Do I still wish we had 2x as many engineers on the team? Absolutely. But the engineers I want now are different from the ones I would’ve hired for a couple of years ago. For a long time, you could make a good living doing pure implementation — knowing the ins-and-outs of your chosen language, every trick in the SQL book, etc and using that to write optimized implementations based on unambiguous specs. While that continues to be relevant, I suspect the amount of value you’re going to be able to capture from a pure implementation focus are going drop fairly quickly from here. Agents are a multiplier on your software and system design skills, less so on your implementation skills. What matters now is writing clear specs and requirements (and writing clearly and concisely in general), having strong intuition for the right abstractions, and a deep understanding of what drives codebase complexity and how to keep it in check. Demand for those skills has always been high but it’s going to explode in the coming years.

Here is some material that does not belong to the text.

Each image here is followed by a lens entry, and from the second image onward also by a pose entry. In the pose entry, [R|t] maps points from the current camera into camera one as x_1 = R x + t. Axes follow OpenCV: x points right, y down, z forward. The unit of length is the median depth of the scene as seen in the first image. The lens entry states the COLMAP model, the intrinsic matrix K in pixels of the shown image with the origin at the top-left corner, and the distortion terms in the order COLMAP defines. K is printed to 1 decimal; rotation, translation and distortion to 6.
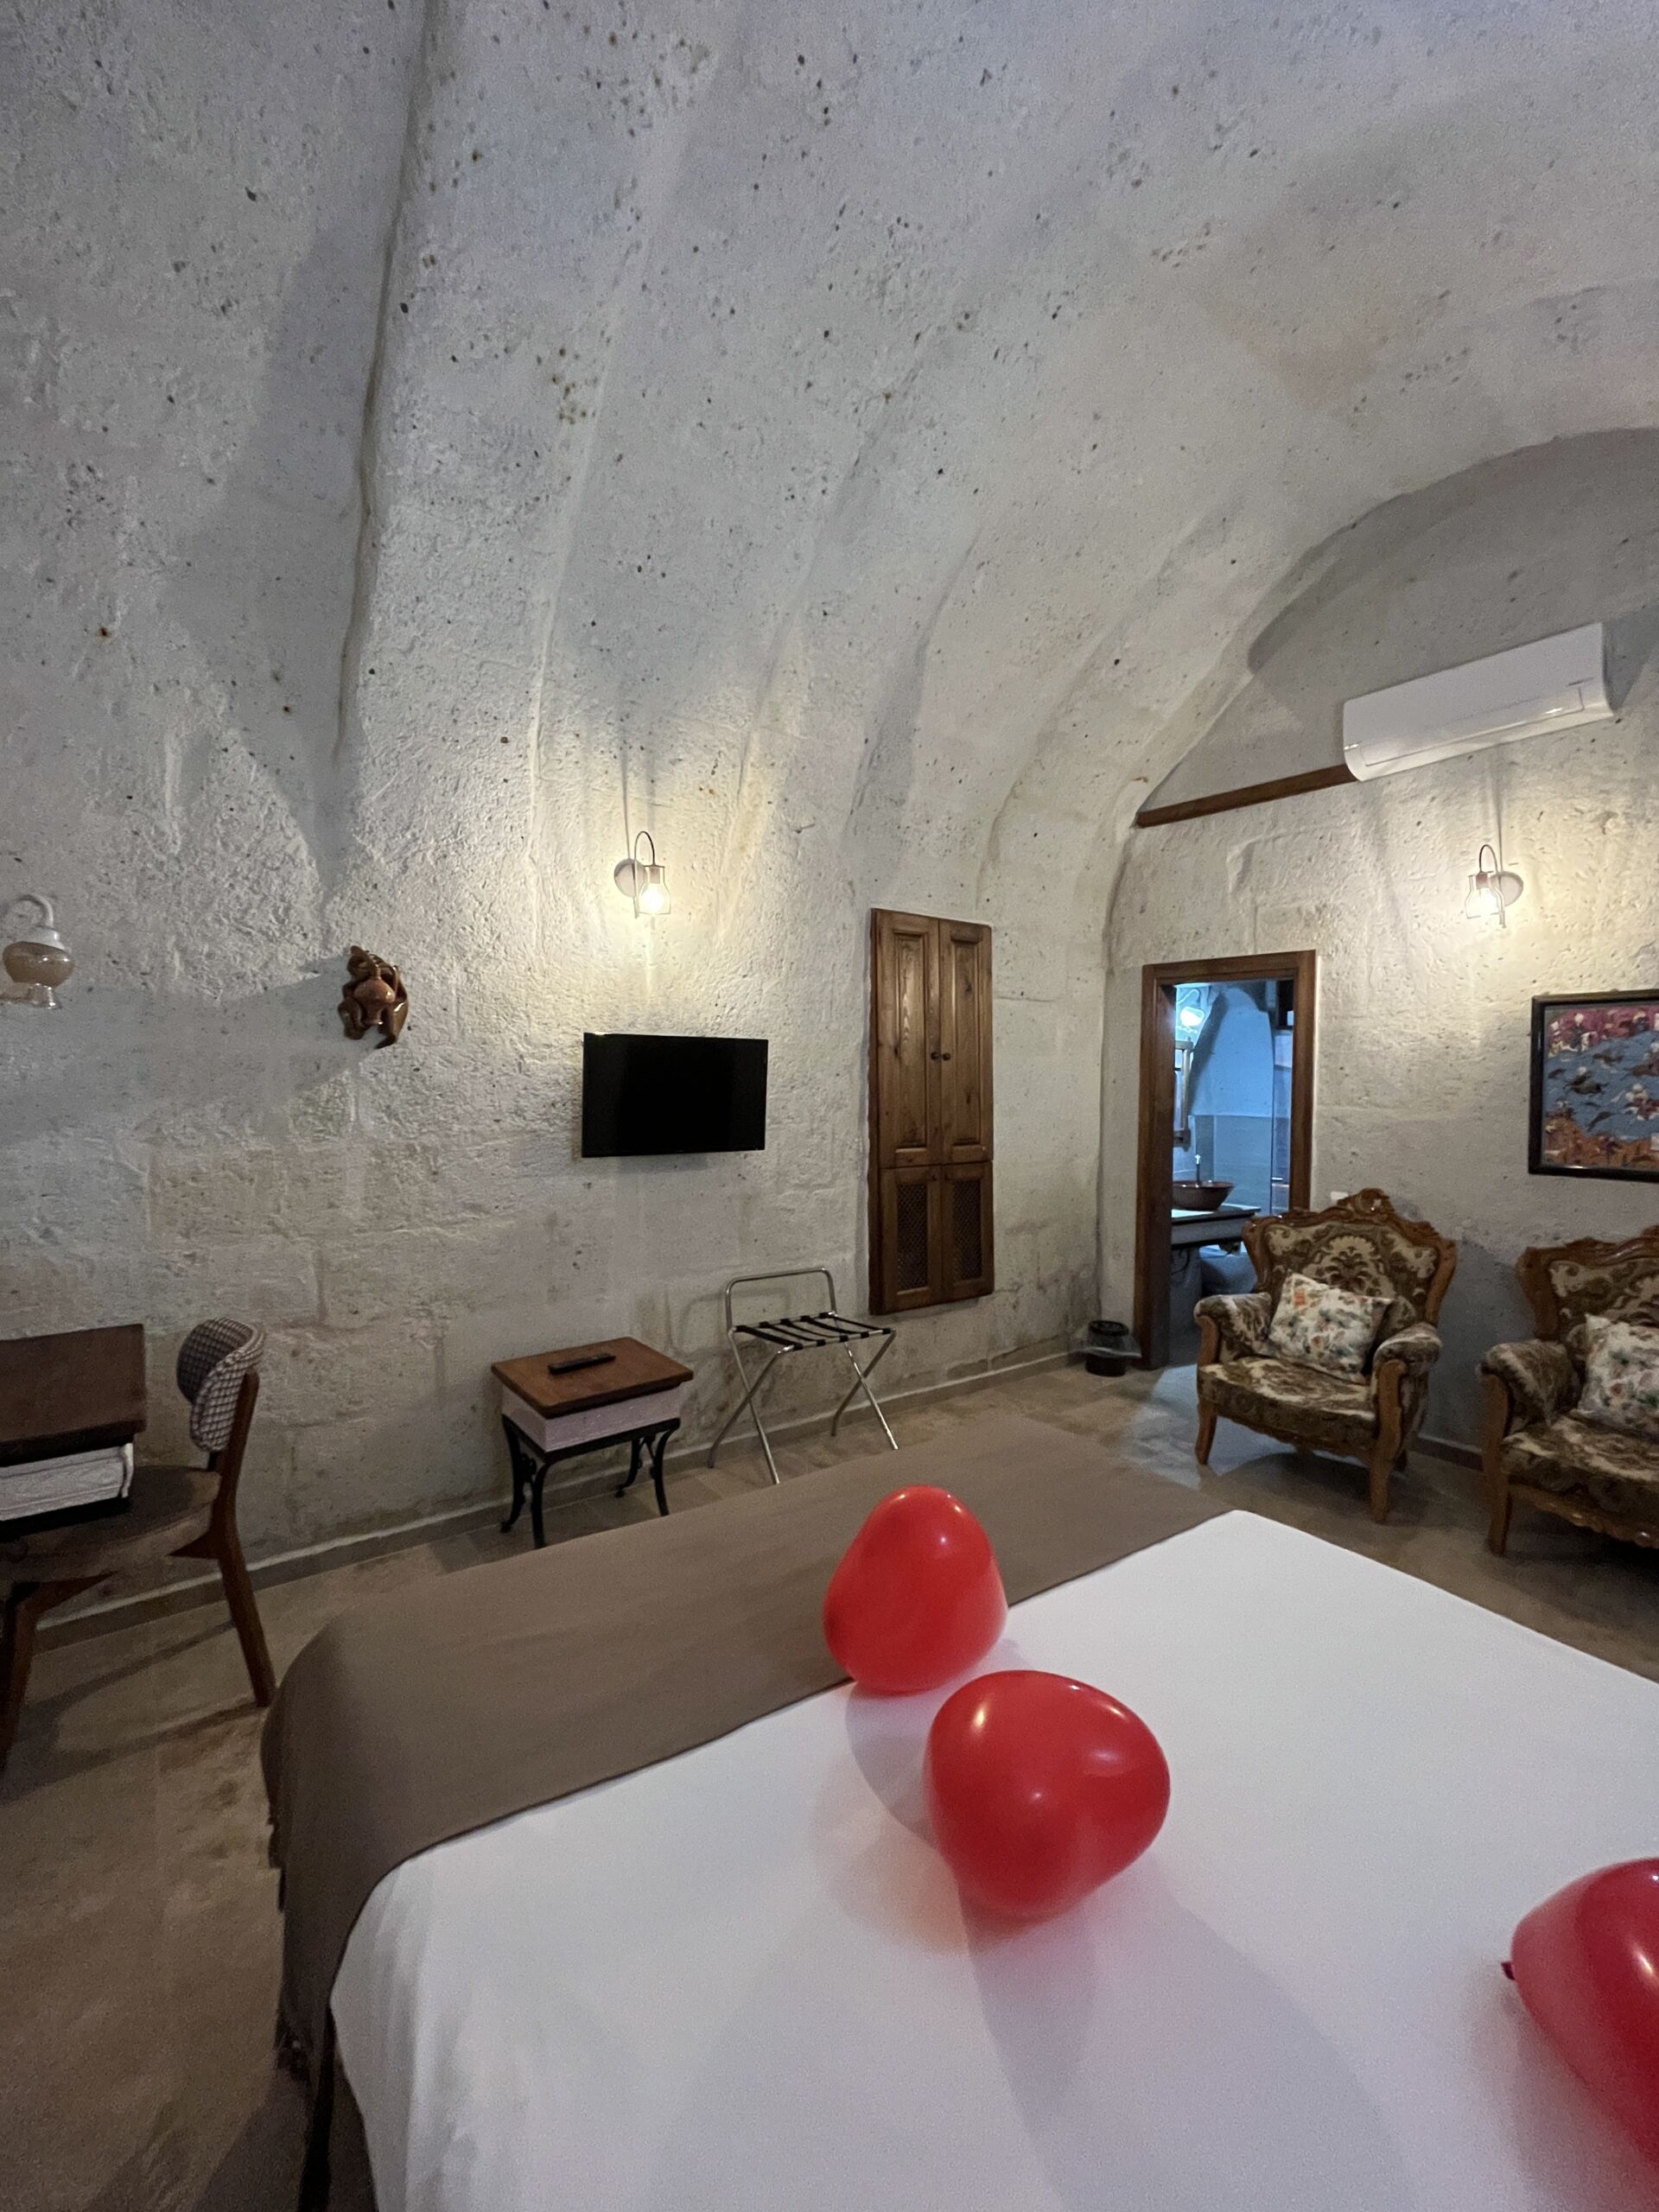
lens RADIAL K [[894.0, 0, 826.4], [0, 894.0, 1095.1], [0, 0, 1]] dist [-0.001755, 0.000372]
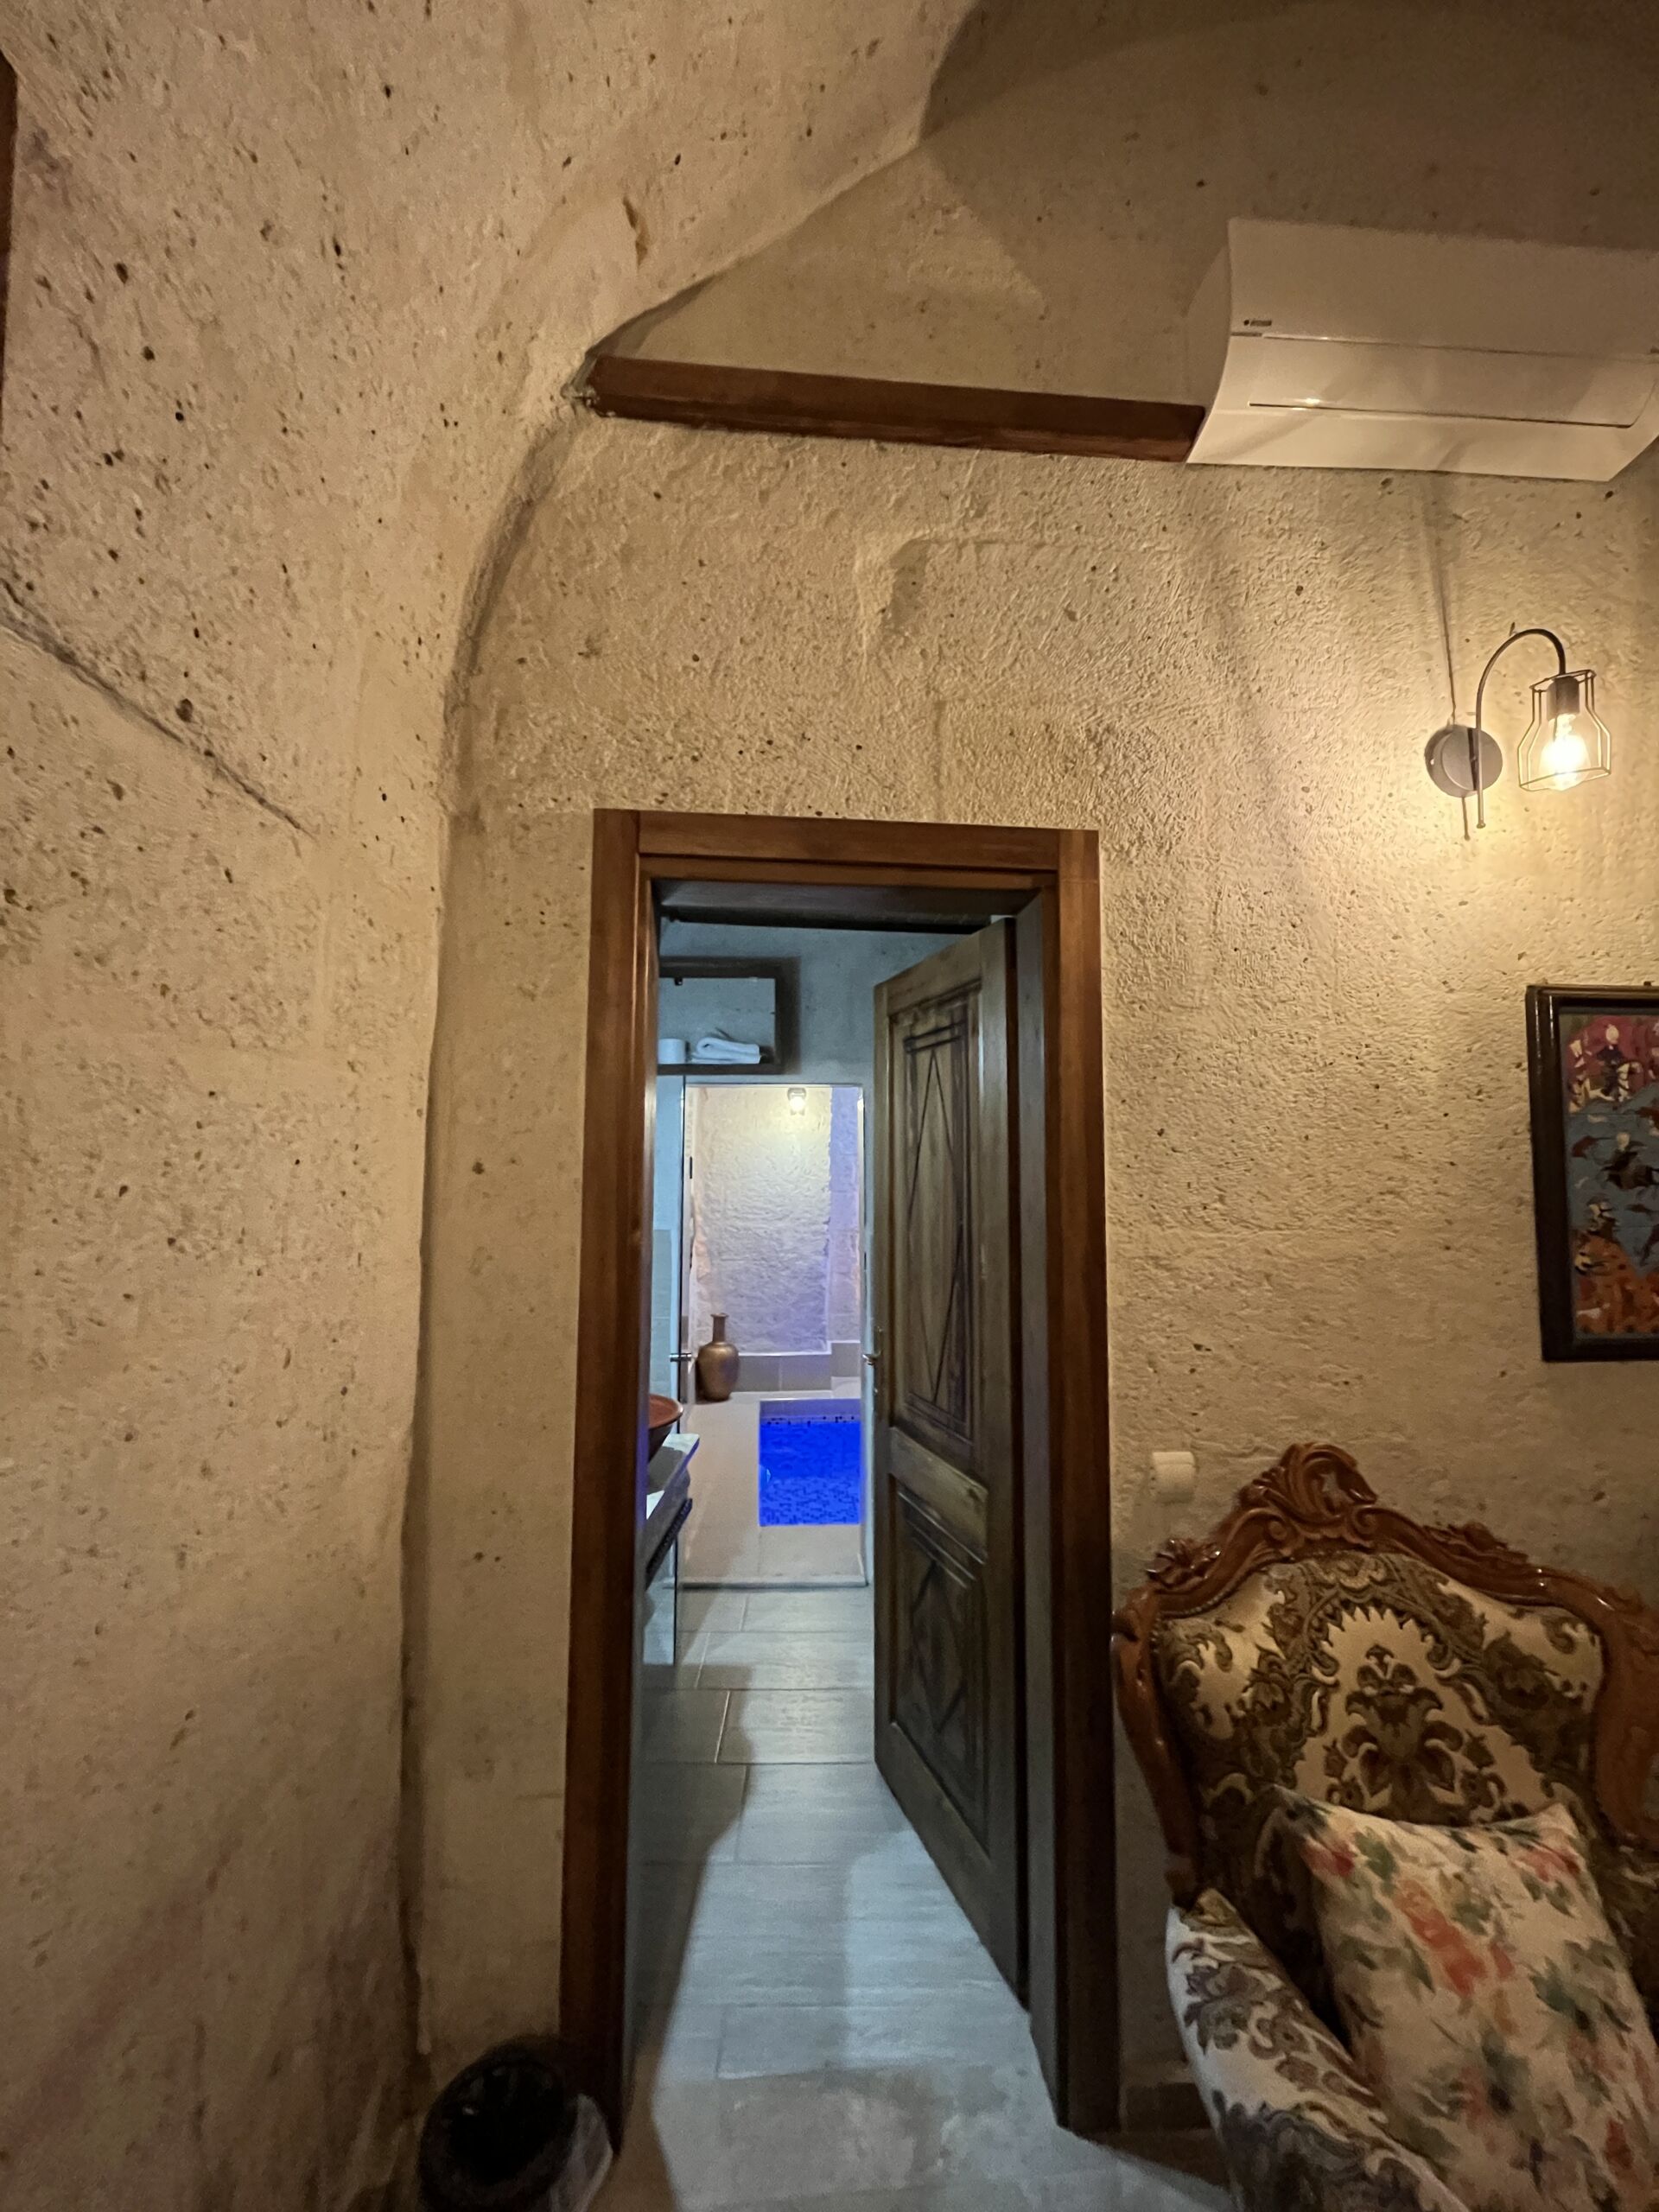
lens RADIAL K [[894.0, 0, 826.4], [0, 894.0, 1095.1], [0, 0, 1]] dist [-0.001755, 0.000372]
pose [[0.543550, 0.056005, 0.837506, 0.166623], [0.017026, 0.996831, -0.077709, -0.018672], [-0.839204, 0.056498, 0.540874, 0.948077]]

It’s a classic case of commoditizing the complement. Implementation — writing code — is an economic complement to specification — writing down what the code should do. They’re strong (but not perfect) complements since each on their own isn’t worth nearly as much without the other. You can write code that does things but without a clear spec, it’s unlikely to deliver good value. Likewise, you can write the perfect spec but if you can’t implement it — within time and resource constraints — it remains an academic exercise. Coding agents are commoditizing implementation, leading to an increase in demand for its complement, writing specs.

Making software is insanely costly today and that cost is almost entirely driven by personnel. Historically, quality software has always been supply- not demand-constrained. There’s no obvious limit to how much good software we need in the world. Commoditizing one of its key supplies is a really exciting development.